◆ TO DO: Set down every line of the records below word for word, keeping the original spelling, punctuation, and line order.
(Beginning of SUPPLIED RECORDS)
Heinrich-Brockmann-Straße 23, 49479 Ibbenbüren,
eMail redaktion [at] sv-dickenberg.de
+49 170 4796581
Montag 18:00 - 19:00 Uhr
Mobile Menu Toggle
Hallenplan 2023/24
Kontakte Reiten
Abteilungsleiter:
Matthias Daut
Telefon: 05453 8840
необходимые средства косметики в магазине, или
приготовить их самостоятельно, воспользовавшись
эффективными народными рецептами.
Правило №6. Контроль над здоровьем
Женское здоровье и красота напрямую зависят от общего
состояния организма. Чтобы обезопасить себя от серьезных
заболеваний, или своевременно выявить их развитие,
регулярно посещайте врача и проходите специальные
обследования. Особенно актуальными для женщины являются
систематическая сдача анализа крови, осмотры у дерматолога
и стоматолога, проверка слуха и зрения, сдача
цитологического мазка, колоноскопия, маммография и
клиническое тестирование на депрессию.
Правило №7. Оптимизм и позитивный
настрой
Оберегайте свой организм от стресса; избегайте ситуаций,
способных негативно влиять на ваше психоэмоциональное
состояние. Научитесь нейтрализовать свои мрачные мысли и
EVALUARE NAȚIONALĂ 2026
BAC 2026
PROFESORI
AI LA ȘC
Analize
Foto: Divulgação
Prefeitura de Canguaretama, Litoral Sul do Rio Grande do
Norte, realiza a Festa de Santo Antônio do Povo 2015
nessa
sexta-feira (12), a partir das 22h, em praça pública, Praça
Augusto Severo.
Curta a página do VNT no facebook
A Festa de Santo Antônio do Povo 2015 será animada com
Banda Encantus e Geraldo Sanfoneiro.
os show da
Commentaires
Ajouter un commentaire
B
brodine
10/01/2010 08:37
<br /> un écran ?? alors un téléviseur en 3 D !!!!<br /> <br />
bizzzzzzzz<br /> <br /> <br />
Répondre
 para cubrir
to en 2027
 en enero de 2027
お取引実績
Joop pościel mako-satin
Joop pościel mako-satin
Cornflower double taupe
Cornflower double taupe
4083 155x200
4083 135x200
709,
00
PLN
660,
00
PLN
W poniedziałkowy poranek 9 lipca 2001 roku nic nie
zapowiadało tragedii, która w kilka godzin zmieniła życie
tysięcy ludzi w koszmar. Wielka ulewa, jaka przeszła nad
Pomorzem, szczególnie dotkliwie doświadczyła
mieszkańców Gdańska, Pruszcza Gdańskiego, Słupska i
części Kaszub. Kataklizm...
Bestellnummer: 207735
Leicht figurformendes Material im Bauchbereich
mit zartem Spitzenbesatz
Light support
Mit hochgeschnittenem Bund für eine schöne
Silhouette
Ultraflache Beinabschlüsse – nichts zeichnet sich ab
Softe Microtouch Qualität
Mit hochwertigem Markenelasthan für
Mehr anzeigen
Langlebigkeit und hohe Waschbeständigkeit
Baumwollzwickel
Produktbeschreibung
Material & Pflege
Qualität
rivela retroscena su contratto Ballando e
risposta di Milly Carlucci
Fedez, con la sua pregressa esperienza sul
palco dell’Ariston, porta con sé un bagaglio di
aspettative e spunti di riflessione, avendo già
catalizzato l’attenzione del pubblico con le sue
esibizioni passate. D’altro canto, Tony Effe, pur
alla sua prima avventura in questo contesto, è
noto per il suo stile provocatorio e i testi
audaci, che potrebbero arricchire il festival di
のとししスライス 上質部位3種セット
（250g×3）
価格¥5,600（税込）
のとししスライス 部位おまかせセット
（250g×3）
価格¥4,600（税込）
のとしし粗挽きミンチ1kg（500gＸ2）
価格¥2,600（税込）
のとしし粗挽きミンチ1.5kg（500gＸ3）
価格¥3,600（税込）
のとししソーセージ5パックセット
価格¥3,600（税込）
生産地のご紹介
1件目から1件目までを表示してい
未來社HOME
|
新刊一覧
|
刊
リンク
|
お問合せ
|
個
(End of SUPPLIED RECORDS)
◆ RESULT OF THE TASK:
Heinrich-Brockmann-Straße 23, 49479 Ibbenbüren,
eMail redaktion [at] sv-dickenberg.de
+49 170 4796581
Montag 18:00 - 19:00 Uhr
Mobile Menu Toggle
Hallenplan 2023/24
Kontakte Reiten
Abteilungsleiter:
Matthias Daut
Telefon: 05453 8840
необходимые средства косметики в магазине, или
приготовить их самостоятельно, воспользовавшись
эффективными народными рецептами.
Правило №6. Контроль над здоровьем
Женское здоровье и красота напрямую зависят от общего
состояния организма. Чтобы обезопасить себя от серьезных
заболеваний, или своевременно выявить их развитие,
регулярно посещайте врача и проходите специальные
обследования. Особенно актуальными для женщины являются
систематическая сдача анализа крови, осмотры у дерматолога
и стоматолога, проверка слуха и зрения, сдача
цитологического мазка, колоноскопия, маммография и
клиническое тестирование на депрессию.
Правило №7. Оптимизм и позитивный
настрой
Оберегайте свой организм от стресса; избегайте ситуаций,
способных негативно влиять на ваше психоэмоциональное
состояние. Научитесь нейтрализовать свои мрачные мысли и
EVALUARE NAȚIONALĂ 2026
BAC 2026
PROFESORI
AI LA ȘC
Analize
Foto: Divulgação
Prefeitura de Canguaretama, Litoral Sul do Rio Grande do
Norte, realiza a Festa de Santo Antônio do Povo 2015
nessa
sexta-feira (12), a partir das 22h, em praça pública, Praça
Augusto Severo.
Curta a página do VNT no facebook
A Festa de Santo Antônio do Povo 2015 será animada com
Banda Encantus e Geraldo Sanfoneiro.
os show da
Commentaires
Ajouter un commentaire
B
brodine
10/01/2010 08:37
<br /> un écran ?? alors un téléviseur en 3 D !!!!<br /> <br />
bizzzzzzzz<br /> <br /> <br />
Répondre
 para cubrir
to en 2027
 en enero de 2027
お取引実績
Joop pościel mako-satin
Joop pościel mako-satin
Cornflower double taupe
Cornflower double taupe
4083 155x200
4083 135x200
709,
00
PLN
660,
00
PLN
W poniedziałkowy poranek 9 lipca 2001 roku nic nie
zapowiadało tragedii, która w kilka godzin zmieniła życie
tysięcy ludzi w koszmar. Wielka ulewa, jaka przeszła nad
Pomorzem, szczególnie dotkliwie doświadczyła
mieszkańców Gdańska, Pruszcza Gdańskiego, Słupska i
części Kaszub. Kataklizm...
Bestellnummer: 207735
Leicht figurformendes Material im Bauchbereich
mit zartem Spitzenbesatz
Light support
Mit hochgeschnittenem Bund für eine schöne
Silhouette
Ultraflache Beinabschlüsse – nichts zeichnet sich ab
Softe Microtouch Qualität
Mit hochwertigem Markenelasthan für
Mehr anzeigen
Langlebigkeit und hohe Waschbeständigkeit
Baumwollzwickel
Produktbeschreibung
Material & Pflege
Qualität
rivela retroscena su contratto Ballando e
risposta di Milly Carlucci
Fedez, con la sua pregressa esperienza sul
palco dell’Ariston, porta con sé un bagaglio di
aspettative e spunti di riflessione, avendo già
catalizzato l’attenzione del pubblico con le sue
esibizioni passate. D’altro canto, Tony Effe, pur
alla sua prima avventura in questo contesto, è
noto per il suo stile provocatorio e i testi
audaci, che potrebbero arricchire il festival di
のとししスライス 上質部位3種セット
（250g×3）
価格¥5,600（税込）
のとししスライス 部位おまかせセット
（250g×3）
価格¥4,600（税込）
のとしし粗挽きミンチ1kg（500gＸ2）
価格¥2,600（税込）
のとしし粗挽きミンチ1.5kg（500gＸ3）
価格¥3,600（税込）
のとししソーセージ5パックセット
価格¥3,600（税込）
生産地のご紹介
1件目から1件目までを表示してい
未來社HOME
|
新刊一覧
|
刊
リンク
|
お問合せ
|
個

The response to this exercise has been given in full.